# [What the task asks]
Please print everything in the Dokdo/Takeshima text below, from "The classical territorial" down to "exploit maritime resources.", without any changes.

# [Text section]
'''

The classical territorial dispute over Dokdo/Takeshima is complicated by a closely related geoeconomic conflict over the waters and seabed surrounding the islets. Both Tokyo and Seoul claim Exclusive Economic Zones (E.E.Z.) in the Sea of Japan/East Sea that overlap around the islets. An E.E.Z., which extends 200 nautical miles beyond a state’s territorial waters, allows its possessor special rights to explore for and exploit maritime resources.

The failure of Tokyo and Seoul to reach an agreement on their E.E.Z.s takes on geoeconomic significance because of the fisheries in the area and the reserves of gas hydrates (partially frozen natural gas) — estimated at 600 million tons — in the seabed. A 1999 agreement between Japan and South Korea did not demarcate boundaries, but created a zone around Dokdo/Takeshima in which the Japanese had fishing rights along with Koreans; the question of the seabed was left unresolved.

'''

Picture shape labeling items
'''

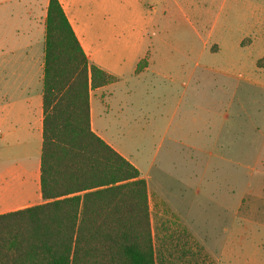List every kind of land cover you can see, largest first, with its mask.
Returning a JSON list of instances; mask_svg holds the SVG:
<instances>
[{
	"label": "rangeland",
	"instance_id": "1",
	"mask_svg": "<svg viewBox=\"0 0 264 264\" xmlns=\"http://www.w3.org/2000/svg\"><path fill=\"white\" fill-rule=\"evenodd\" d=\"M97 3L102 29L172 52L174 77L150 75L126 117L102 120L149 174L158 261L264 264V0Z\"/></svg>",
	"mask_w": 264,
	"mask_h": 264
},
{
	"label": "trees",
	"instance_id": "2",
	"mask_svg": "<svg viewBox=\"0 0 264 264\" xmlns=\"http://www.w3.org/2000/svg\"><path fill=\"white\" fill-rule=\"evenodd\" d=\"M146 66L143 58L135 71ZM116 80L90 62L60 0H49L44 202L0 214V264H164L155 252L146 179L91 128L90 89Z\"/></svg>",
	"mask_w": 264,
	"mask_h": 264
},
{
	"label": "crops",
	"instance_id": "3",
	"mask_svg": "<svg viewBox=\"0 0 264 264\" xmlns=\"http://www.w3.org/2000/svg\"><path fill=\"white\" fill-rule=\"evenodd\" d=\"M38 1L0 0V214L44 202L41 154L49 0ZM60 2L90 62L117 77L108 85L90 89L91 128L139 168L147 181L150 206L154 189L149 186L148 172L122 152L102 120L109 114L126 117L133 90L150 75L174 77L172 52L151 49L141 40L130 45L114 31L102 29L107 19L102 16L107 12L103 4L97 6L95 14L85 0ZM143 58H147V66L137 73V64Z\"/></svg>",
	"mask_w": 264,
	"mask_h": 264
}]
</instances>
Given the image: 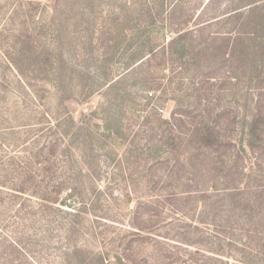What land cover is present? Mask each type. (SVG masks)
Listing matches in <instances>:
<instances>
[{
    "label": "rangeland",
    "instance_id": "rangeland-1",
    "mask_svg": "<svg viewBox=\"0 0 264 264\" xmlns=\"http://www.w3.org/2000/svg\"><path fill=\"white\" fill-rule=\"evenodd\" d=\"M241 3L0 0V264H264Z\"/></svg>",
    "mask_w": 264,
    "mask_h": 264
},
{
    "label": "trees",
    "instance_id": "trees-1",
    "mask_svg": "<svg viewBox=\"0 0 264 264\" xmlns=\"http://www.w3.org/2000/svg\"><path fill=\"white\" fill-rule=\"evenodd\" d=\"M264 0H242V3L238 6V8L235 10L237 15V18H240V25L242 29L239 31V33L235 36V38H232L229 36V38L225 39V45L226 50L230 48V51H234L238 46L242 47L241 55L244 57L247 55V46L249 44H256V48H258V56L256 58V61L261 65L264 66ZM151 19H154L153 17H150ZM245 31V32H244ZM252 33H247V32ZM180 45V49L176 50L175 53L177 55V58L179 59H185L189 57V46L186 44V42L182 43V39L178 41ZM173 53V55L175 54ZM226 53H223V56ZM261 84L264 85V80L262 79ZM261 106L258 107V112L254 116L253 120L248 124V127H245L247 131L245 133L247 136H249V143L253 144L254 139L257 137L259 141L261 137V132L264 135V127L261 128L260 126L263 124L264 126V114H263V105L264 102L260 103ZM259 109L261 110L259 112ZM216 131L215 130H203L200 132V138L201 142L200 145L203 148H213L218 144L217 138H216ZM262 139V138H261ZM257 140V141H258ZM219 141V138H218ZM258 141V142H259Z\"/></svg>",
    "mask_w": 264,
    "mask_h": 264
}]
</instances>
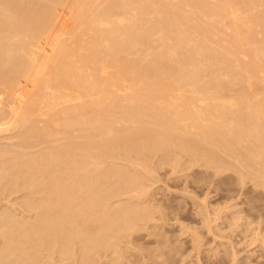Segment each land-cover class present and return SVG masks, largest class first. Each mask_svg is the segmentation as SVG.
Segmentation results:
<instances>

'''

# [Output for this exercise]
The classical territorial dispute over Dokdo/Takeshima is complicated by a closely related geoeconomic conflict over the waters and seabed surrounding the islets. Both Tokyo and Seoul claim Exclusive Economic Zones (E.E.Z.) in the Sea of Japan/East Sea that overlap around the islets. An E.E.Z., which extends 200 nautical miles beyond a state’s territorial waters, allows its possessor special rights to explore for and exploit maritime resources.